**Work task:** Render the rows starting at the line containing "Reading left to" and ending at the line containing "5: median 87.0, box" as a JSON list of strings, one string per line, leaving out blank lines.

** Source material follows **

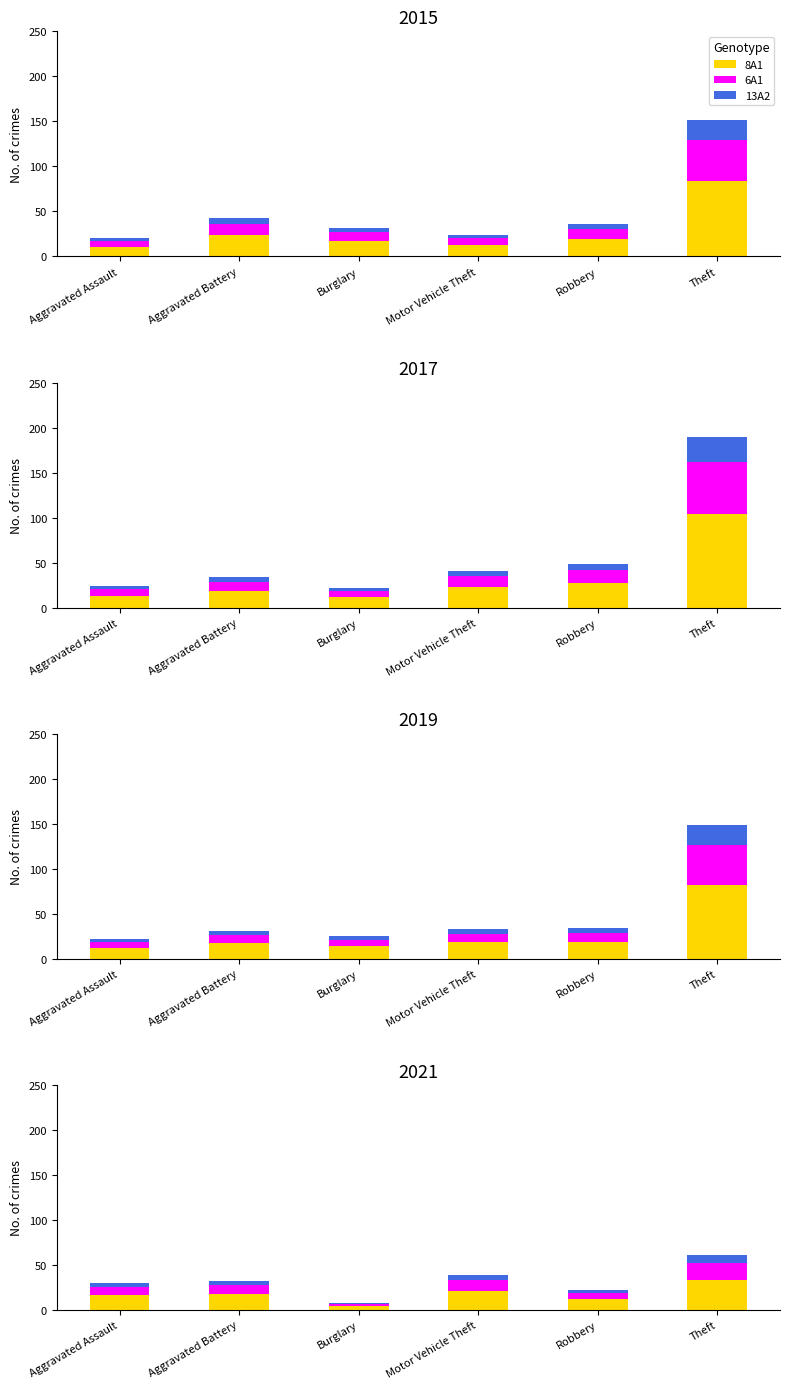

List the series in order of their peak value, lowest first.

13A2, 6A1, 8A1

** End of Source material **
** Source material follows **

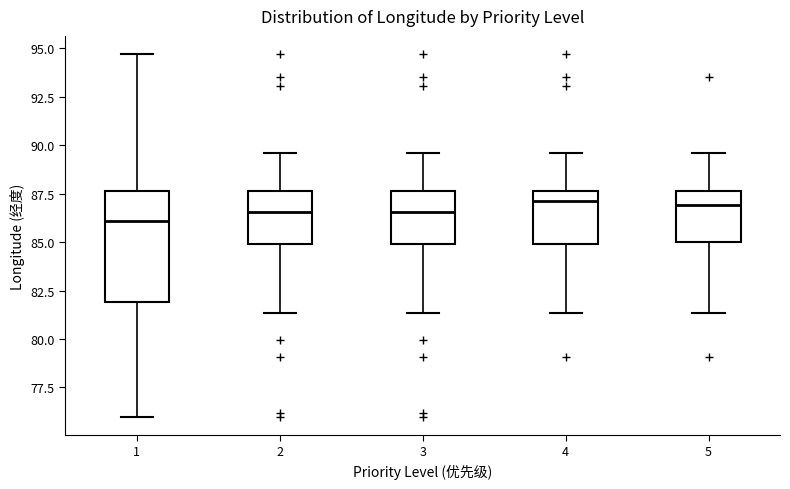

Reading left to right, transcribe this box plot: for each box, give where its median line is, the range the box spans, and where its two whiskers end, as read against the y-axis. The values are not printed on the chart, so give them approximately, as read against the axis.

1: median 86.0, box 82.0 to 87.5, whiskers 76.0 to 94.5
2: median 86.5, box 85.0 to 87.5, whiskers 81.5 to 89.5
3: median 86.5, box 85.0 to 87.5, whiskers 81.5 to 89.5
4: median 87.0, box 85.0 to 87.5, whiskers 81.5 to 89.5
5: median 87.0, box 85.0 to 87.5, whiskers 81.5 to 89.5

** End of Source material **

**Exercise response:**
[
  "Reading left to right, transcribe this box plot: for each box, give where its median line is, the range the box spans, and where its two whiskers end, as read against the y-axis. The values are not printed on the chart, so give them approximately, as read against the axis.",
  "1: median 86.0, box 82.0 to 87.5, whiskers 76.0 to 94.5",
  "2: median 86.5, box 85.0 to 87.5, whiskers 81.5 to 89.5",
  "3: median 86.5, box 85.0 to 87.5, whiskers 81.5 to 89.5",
  "4: median 87.0, box 85.0 to 87.5, whiskers 81.5 to 89.5",
  "5: median 87.0, box 85.0 to 87.5, whiskers 81.5 to 89.5"
]